* Given text
-- Opening Marker --

[PATCH] D76948: [cuda][hip] Add CUDA builtin surface/texture reference support.
Michael Liao via Phabricator via cfe-commits
cfe-commits at lists.llvm.org
Fri Mar 27 13:10:14 PDT 2020
hliao created this revision.
hliao added reviewers: tra, rjmccall, yaxunl.
Herald added a reviewer: a.sidorin.
Herald added a project: clang.
Herald added a subscriber: cfe-commits.
hliao added a comment.
This's revised change from https://reviews.llvm.org/D76365 after fixing Sema checks on the template partial specialization. With this change, I could compile the following sample code using surface reference.
kernel.cu
#include <cuda.h>
surface<void, cudaSurfaceType2D> surf;
#if defined(__clang__)
__device__ int
suld_2d_trap(surface<void, cudaSurfaceType2D>, int, int) asm("llvm.nvvm.suld.2d.i32.trap");
template <typename T>
static inline __device__ T
surf2Dread(surface<void, cudaSurfaceType2D> s, int x, int y) {
// By default, `surf2Dread` uses trap mode.

-- Closing Marker --

* Recorded information
-- Opening Marker --

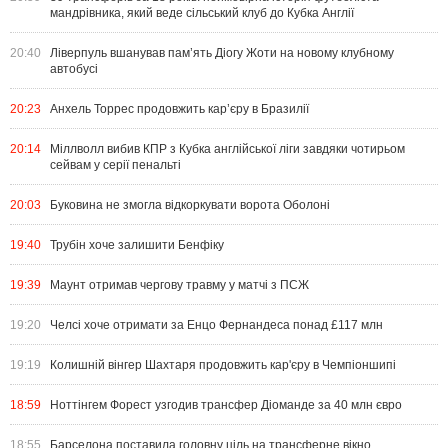
мандрівника, який веде сільський клуб до Кубка Англії
20:40
Ліверпуль вшанував пам’ять Діогу Жоти на новому клубному
автобусі
20:23
Анхель Торрес продовжить кар’єру в Бразилії
20:14
Міллволл вибив КПР з Кубка англійської ліги завдяки чотирьом
сейвам у серії пенальті
20:03
Буковина не змогла відкоркувати ворота Оболоні
19:40
Трубін хоче залишити Бенфіку
19:39
Маунт отримав чергову травму у матчі з ПСЖ
19:20
Челсі хоче отримати за Енцо Фернандеса понад £117 млн
19:19
Колишній вінгер Шахтаря продовжить кар'єру в Чемпіоншипі
18:59
Ноттінгем Форест узгодив трансфер Діоманде за 40 млн євро
18:55
Барселона поставила головну ціль на трансферне вікно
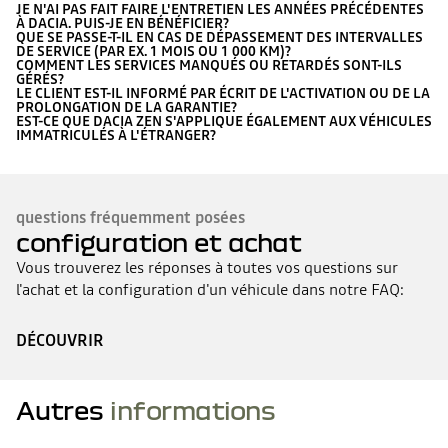
JE N'AI PAS FAIT FAIRE L'ENTRETIEN LES ANNÉES PRÉCÉDENTES
À DACIA. PUIS-JE EN BÉNÉFICIER?
QUE SE PASSE-T-IL EN CAS DE DÉPASSEMENT DES INTERVALLES
DE SERVICE (PAR EX. 1 MOIS OU 1 000 KM)?
COMMENT LES SERVICES MANQUÉS OU RETARDÉS SONT-ILS
GÉRÉS?
LE CLIENT EST-IL INFORMÉ PAR ÉCRIT DE L'ACTIVATION OU DE LA
PROLONGATION DE LA GARANTIE?
EST-CE QUE DACIA ZEN S'APPLIQUE ÉGALEMENT AUX VÉHICULES
IMMATRICULÉS À L'ÉTRANGER?
questions fréquemment posées
configuration et achat
Vous trouverez les réponses à toutes vos questions sur
l'achat et la configuration d'un véhicule dans notre FAQ:
DÉCOUVRIR
Autres
informations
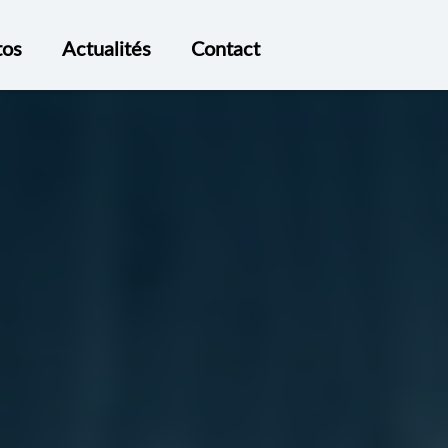
tos
Actualités
Contact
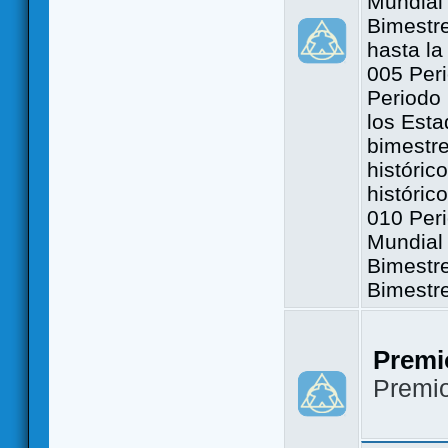
Mundial 
Bimestre
hasta la
005 Peri
Periodo 
los Est
bimestre
históric
históric
010 Peri
Mundial 
Bimestr
Bimestr
Premi
Premi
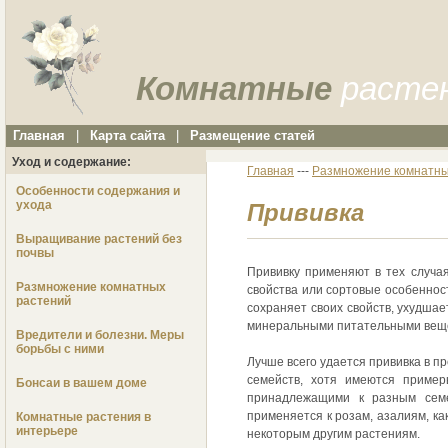
Комнатные
расте
Главная
|
Карта сайта
|
Размещение статей
Уход и содержание:
Главная
---
Размножение комнатны
Особенности содержания и
ухода
Прививка
Выращивание растений без
почвы
Прививку применяют в тех случа
Размножение комнатных
свойства или сортовые особеннос
растений
сохраняет своих свойств, ухудшае
минеральными питательными вещ
Вредители и болезни. Меры
борьбы с ними
Лучше всего удается прививка в п
семейств, хотя имеются пример
Бонсаи в вашем доме
принадлежащими к разным семе
применяется к розам, азалиям, ка
Комнатные растения в
интерьере
некоторым другим растениям.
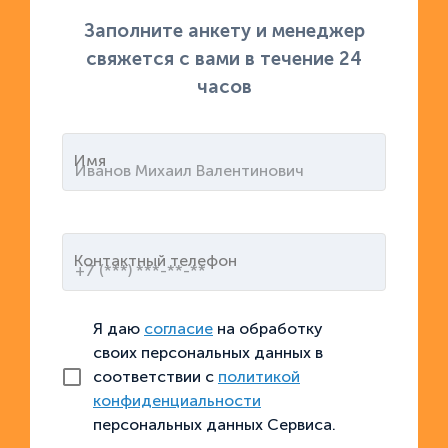
Заполните анкету и менеджер
свяжется с вами в течение 24
часов
Имя
Контактный телефон
Я даю
согласие
на обработку
своих персональных данных в
соответствии с
политикой
конфиденциальности
персональных данных Сервиса.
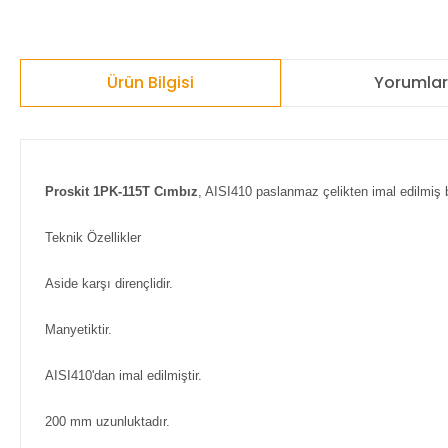
Ürün Bilgisi
Yorumla
Proskit 1PK-115T Cımbız
, AISI410 paslanmaz çelikten imal edilmiş bu
Teknik Özellikler
Aside karşı dirençlidir.
Manyetiktir.
AISI410'dan imal edilmiştir.
200 mm uzunluktadır.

-- Closing Marker --

* Tasks and exercises
(a) Please quote the surface reference patch word for word, everything from "hliao added a" down to "uses trap mode.".
(b) Pick up the surface reference patch after its last line and keep writing it.

* Written responses
(a)
hliao added a comment.
This's revised change from https://reviews.llvm.org/D76365 after fixing Sema checks on the template partial specialization. With this change, I could compile the following sample code using surface reference.
kernel.cu
#include <cuda.h>
surface<void, cudaSurfaceType2D> surf;
#if defined(__clang__)
__device__ int
suld_2d_trap(surface<void, cudaSurfaceType2D>, int, int) asm("llvm.nvvm.suld.2d.i32.trap");
template <typename T>
static inline __device__ T
surf2Dread(surface<void, cudaSurfaceType2D> s, int x, int y) {
// By default, `surf2Dread` uses trap mode.

(b)
return suld_2d_trap(s, x, y);
}
#endif
__device__ int foo(int x, int y) { return surf2Dread<int>(surf, x, y); }
With NVCC, it generates
`kernel.ptx` after `nvcc --ptx -rdc=true kernel.cu`
//
// Generated by NVIDIA NVVM Compiler
//
// Compiler Build ID: CL-27506705
// Cuda compilation tools, release 10.2, V10.2.89
// Based on LLVM 3.4svn
//
.version 6.5
.target sm_30
.address_size 64
// .globl _Z3fooii
.visible .global .surfref surf;
.visible .func (.param .b32 func_retval0) _Z3fooii(
.param .b32 _Z3fooii_param_0,
.param .b32 _Z3fooii_param_1
)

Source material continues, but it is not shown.